| INPUT DATA |
◇ ◇ ◇
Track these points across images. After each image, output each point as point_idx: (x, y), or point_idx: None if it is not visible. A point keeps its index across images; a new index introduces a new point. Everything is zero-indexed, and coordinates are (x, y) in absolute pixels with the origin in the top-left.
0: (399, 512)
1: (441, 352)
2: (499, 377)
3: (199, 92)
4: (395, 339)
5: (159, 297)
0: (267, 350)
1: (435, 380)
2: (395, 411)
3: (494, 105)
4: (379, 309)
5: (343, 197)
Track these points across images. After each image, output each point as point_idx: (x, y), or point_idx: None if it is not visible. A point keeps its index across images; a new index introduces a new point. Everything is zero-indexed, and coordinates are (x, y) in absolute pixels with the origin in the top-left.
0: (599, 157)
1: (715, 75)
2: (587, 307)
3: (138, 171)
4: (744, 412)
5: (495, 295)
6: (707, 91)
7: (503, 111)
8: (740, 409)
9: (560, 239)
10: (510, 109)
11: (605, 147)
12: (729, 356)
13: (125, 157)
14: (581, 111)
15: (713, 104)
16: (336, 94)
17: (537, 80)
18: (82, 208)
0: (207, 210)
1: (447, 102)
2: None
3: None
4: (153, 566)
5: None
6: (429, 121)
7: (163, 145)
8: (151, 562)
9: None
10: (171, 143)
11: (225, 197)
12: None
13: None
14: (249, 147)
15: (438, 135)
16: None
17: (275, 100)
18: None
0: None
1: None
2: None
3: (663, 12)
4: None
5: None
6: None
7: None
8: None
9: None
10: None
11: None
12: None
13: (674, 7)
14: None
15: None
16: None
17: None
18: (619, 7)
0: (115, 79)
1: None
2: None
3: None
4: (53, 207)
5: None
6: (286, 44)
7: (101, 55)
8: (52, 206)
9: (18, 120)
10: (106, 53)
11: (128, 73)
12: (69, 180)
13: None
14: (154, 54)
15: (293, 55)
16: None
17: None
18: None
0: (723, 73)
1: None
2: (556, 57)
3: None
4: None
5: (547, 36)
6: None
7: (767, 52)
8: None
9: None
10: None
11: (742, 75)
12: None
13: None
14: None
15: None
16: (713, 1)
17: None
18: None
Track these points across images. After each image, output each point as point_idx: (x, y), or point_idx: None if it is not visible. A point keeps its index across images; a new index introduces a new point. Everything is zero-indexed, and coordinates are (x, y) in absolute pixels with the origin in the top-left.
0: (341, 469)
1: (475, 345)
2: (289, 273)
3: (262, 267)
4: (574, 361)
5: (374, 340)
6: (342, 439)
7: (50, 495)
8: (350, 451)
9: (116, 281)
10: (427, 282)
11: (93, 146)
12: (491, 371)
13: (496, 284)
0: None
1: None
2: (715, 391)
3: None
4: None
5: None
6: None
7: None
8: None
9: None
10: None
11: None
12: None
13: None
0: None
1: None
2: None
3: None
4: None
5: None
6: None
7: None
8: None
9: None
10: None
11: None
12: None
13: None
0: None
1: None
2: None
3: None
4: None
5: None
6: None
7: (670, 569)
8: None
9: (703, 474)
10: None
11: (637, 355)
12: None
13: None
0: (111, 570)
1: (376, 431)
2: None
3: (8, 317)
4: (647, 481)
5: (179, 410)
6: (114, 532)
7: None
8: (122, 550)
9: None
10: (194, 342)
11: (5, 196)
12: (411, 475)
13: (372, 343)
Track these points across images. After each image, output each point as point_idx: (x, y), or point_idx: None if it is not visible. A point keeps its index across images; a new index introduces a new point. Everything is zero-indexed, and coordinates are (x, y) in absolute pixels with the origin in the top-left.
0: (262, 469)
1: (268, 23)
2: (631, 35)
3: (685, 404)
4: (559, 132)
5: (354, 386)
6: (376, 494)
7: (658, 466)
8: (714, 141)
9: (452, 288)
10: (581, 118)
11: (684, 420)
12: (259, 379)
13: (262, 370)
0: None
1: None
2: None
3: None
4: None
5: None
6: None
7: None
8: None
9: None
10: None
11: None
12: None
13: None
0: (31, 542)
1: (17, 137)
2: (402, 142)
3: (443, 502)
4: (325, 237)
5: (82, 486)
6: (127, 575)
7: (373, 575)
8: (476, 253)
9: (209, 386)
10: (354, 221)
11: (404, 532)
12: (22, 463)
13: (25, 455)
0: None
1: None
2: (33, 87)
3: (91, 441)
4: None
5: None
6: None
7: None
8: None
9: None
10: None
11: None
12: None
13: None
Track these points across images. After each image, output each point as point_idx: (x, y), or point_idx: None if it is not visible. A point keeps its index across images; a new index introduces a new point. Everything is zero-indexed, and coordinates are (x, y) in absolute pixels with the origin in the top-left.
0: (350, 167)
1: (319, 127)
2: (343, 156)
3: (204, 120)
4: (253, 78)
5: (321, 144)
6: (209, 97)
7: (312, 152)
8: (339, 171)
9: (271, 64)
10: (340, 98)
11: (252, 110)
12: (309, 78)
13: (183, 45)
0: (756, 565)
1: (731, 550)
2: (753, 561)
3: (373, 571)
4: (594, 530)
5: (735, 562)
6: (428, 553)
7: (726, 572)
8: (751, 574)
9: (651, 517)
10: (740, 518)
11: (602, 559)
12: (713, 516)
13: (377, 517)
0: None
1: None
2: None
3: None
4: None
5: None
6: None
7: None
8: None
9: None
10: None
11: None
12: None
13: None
◇ ◇ ◇
| DIRECTIVE |
Copy all of the rows above word for word, changing nothing.

| RESULT |
Track these points across images. After each image, output each point as point_idx: (x, y), or point_idx: None if it is not visible. A point keeps its index across images; a new index introduces a new point. Everything is zero-indexed, and coordinates are (x, y) in absolute pixels with the origin in the top-left.
0: (399, 512)
1: (441, 352)
2: (499, 377)
3: (199, 92)
4: (395, 339)
5: (159, 297)
0: (267, 350)
1: (435, 380)
2: (395, 411)
3: (494, 105)
4: (379, 309)
5: (343, 197)
Track these points across images. After each image, output each point as point_idx: (x, y), or point_idx: None if it is not visible. A point keeps its index across images; a new index introduces a new point. Everything is zero-indexed, and coordinates are (x, y) in absolute pixels with the origin in the top-left.
0: (599, 157)
1: (715, 75)
2: (587, 307)
3: (138, 171)
4: (744, 412)
5: (495, 295)
6: (707, 91)
7: (503, 111)
8: (740, 409)
9: (560, 239)
10: (510, 109)
11: (605, 147)
12: (729, 356)
13: (125, 157)
14: (581, 111)
15: (713, 104)
16: (336, 94)
17: (537, 80)
18: (82, 208)
0: (207, 210)
1: (447, 102)
2: None
3: None
4: (153, 566)
5: None
6: (429, 121)
7: (163, 145)
8: (151, 562)
9: None
10: (171, 143)
11: (225, 197)
12: None
13: None
14: (249, 147)
15: (438, 135)
16: None
17: (275, 100)
18: None
0: None
1: None
2: None
3: (663, 12)
4: None
5: None
6: None
7: None
8: None
9: None
10: None
11: None
12: None
13: (674, 7)
14: None
15: None
16: None
17: None
18: (619, 7)
0: (115, 79)
1: None
2: None
3: None
4: (53, 207)
5: None
6: (286, 44)
7: (101, 55)
8: (52, 206)
9: (18, 120)
10: (106, 53)
11: (128, 73)
12: (69, 180)
13: None
14: (154, 54)
15: (293, 55)
16: None
17: None
18: None
0: (723, 73)
1: None
2: (556, 57)
3: None
4: None
5: (547, 36)
6: None
7: (767, 52)
8: None
9: None
10: None
11: (742, 75)
12: None
13: None
14: None
15: None
16: (713, 1)
17: None
18: None
Track these points across images. After each image, output each point as point_idx: (x, y), or point_idx: None if it is not visible. A point keeps its index across images; a new index introduces a new point. Everything is zero-indexed, and coordinates are (x, y) in absolute pixels with the origin in the top-left.
0: (341, 469)
1: (475, 345)
2: (289, 273)
3: (262, 267)
4: (574, 361)
5: (374, 340)
6: (342, 439)
7: (50, 495)
8: (350, 451)
9: (116, 281)
10: (427, 282)
11: (93, 146)
12: (491, 371)
13: (496, 284)
0: None
1: None
2: (715, 391)
3: None
4: None
5: None
6: None
7: None
8: None
9: None
10: None
11: None
12: None
13: None
0: None
1: None
2: None
3: None
4: None
5: None
6: None
7: None
8: None
9: None
10: None
11: None
12: None
13: None
0: None
1: None
2: None
3: None
4: None
5: None
6: None
7: (670, 569)
8: None
9: (703, 474)
10: None
11: (637, 355)
12: None
13: None
0: (111, 570)
1: (376, 431)
2: None
3: (8, 317)
4: (647, 481)
5: (179, 410)
6: (114, 532)
7: None
8: (122, 550)
9: None
10: (194, 342)
11: (5, 196)
12: (411, 475)
13: (372, 343)
Track these points across images. After each image, output each point as point_idx: (x, y), or point_idx: None if it is not visible. A point keeps its index across images; a new index introduces a new point. Everything is zero-indexed, and coordinates are (x, y) in absolute pixels with the origin in the top-left.
0: (262, 469)
1: (268, 23)
2: (631, 35)
3: (685, 404)
4: (559, 132)
5: (354, 386)
6: (376, 494)
7: (658, 466)
8: (714, 141)
9: (452, 288)
10: (581, 118)
11: (684, 420)
12: (259, 379)
13: (262, 370)
0: None
1: None
2: None
3: None
4: None
5: None
6: None
7: None
8: None
9: None
10: None
11: None
12: None
13: None
0: (31, 542)
1: (17, 137)
2: (402, 142)
3: (443, 502)
4: (325, 237)
5: (82, 486)
6: (127, 575)
7: (373, 575)
8: (476, 253)
9: (209, 386)
10: (354, 221)
11: (404, 532)
12: (22, 463)
13: (25, 455)
0: None
1: None
2: (33, 87)
3: (91, 441)
4: None
5: None
6: None
7: None
8: None
9: None
10: None
11: None
12: None
13: None
Track these points across images. After each image, output each point as point_idx: (x, y), or point_idx: None if it is not visible. A point keeps its index across images; a new index introduces a new point. Everything is zero-indexed, and coordinates are (x, y) in absolute pixels with the origin in the top-left.
0: (350, 167)
1: (319, 127)
2: (343, 156)
3: (204, 120)
4: (253, 78)
5: (321, 144)
6: (209, 97)
7: (312, 152)
8: (339, 171)
9: (271, 64)
10: (340, 98)
11: (252, 110)
12: (309, 78)
13: (183, 45)
0: (756, 565)
1: (731, 550)
2: (753, 561)
3: (373, 571)
4: (594, 530)
5: (735, 562)
6: (428, 553)
7: (726, 572)
8: (751, 574)
9: (651, 517)
10: (740, 518)
11: (602, 559)
12: (713, 516)
13: (377, 517)
0: None
1: None
2: None
3: None
4: None
5: None
6: None
7: None
8: None
9: None
10: None
11: None
12: None
13: None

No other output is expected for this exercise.